I think we need metaphysics at a certain level of talk because human experience is more than just brain and physical functions. If we take the sense impressions away, something what (jhana) meditation clearly tries to do, what remains? What remains is something many people will never experience in their life, at least not conscious. If we practice more and the thought world collapses, what remains? Even less people will experience this conscious. Yet what's experienced there is underlying our every conscious moment.

Why is this important? Because on top of this there is the conceptual world of thought. And this is the world that the Buddha challenged many times. Metaphysics are part of this world, yet also every other kind of 'belief'. When we talk we communicate on the level of concepts. The Buddha (and many following him) could use these concepts to teach people. I can use the concept of classical physics to teach while knowing the concepts don't hold on larger or smaller scales. You see these levels often in the suttas, something true on one level is challenged on another.

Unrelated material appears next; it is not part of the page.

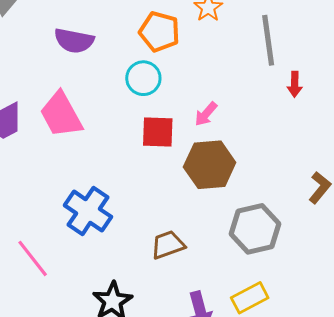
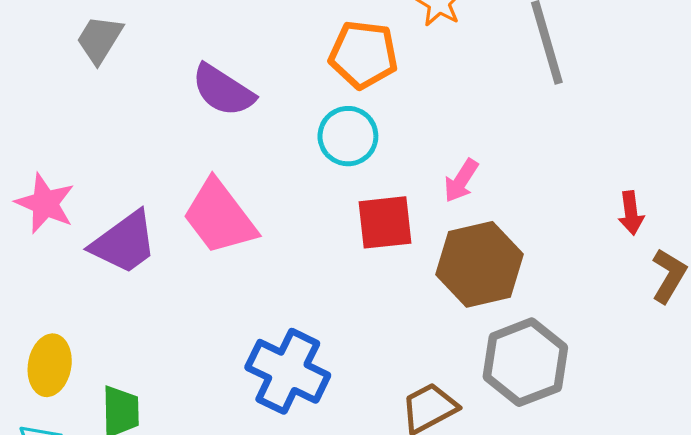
purple semicircle: (74, 41) -> (223, 90), turned 30
red arrow: (295, 84) -> (631, 213), moved
gray hexagon: (255, 229) -> (525, 362), moved

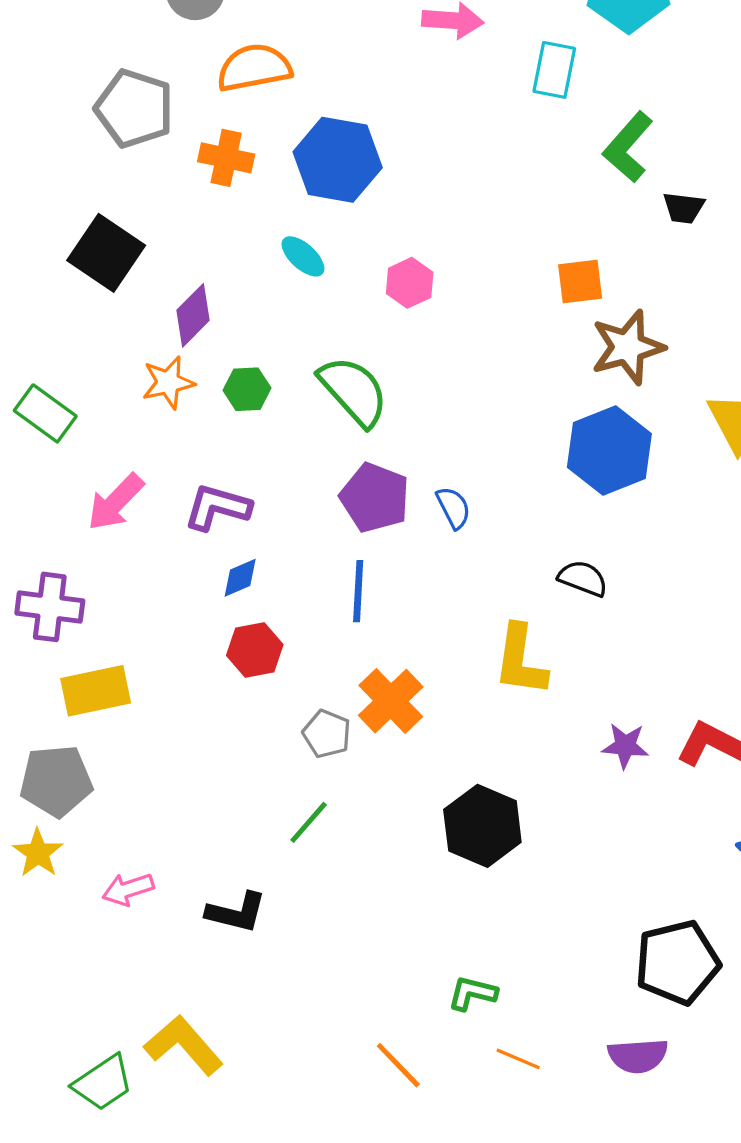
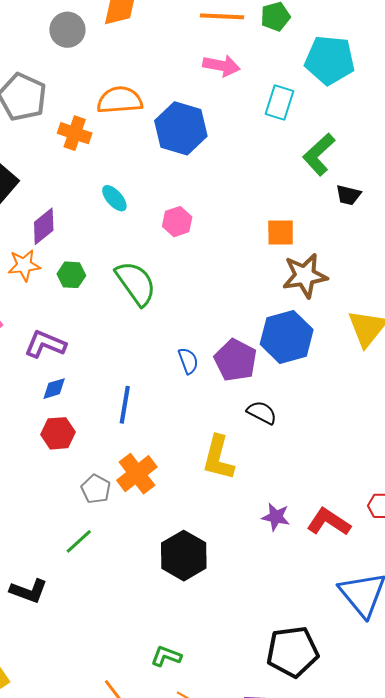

Yet if we dive in strong and take only the 'advanced' teachings like non-self we will hit the water flat instead of diving in, causing serious harm. So when we discuss Buddhism we should use all the teachings and understand where they do apply and where to go beyond them. Just stating 'I belief there is no rebirth' (or something else) does not fit the inquiring nature of Buddhism. Either you know or don't know, belief is just a form of not knowing.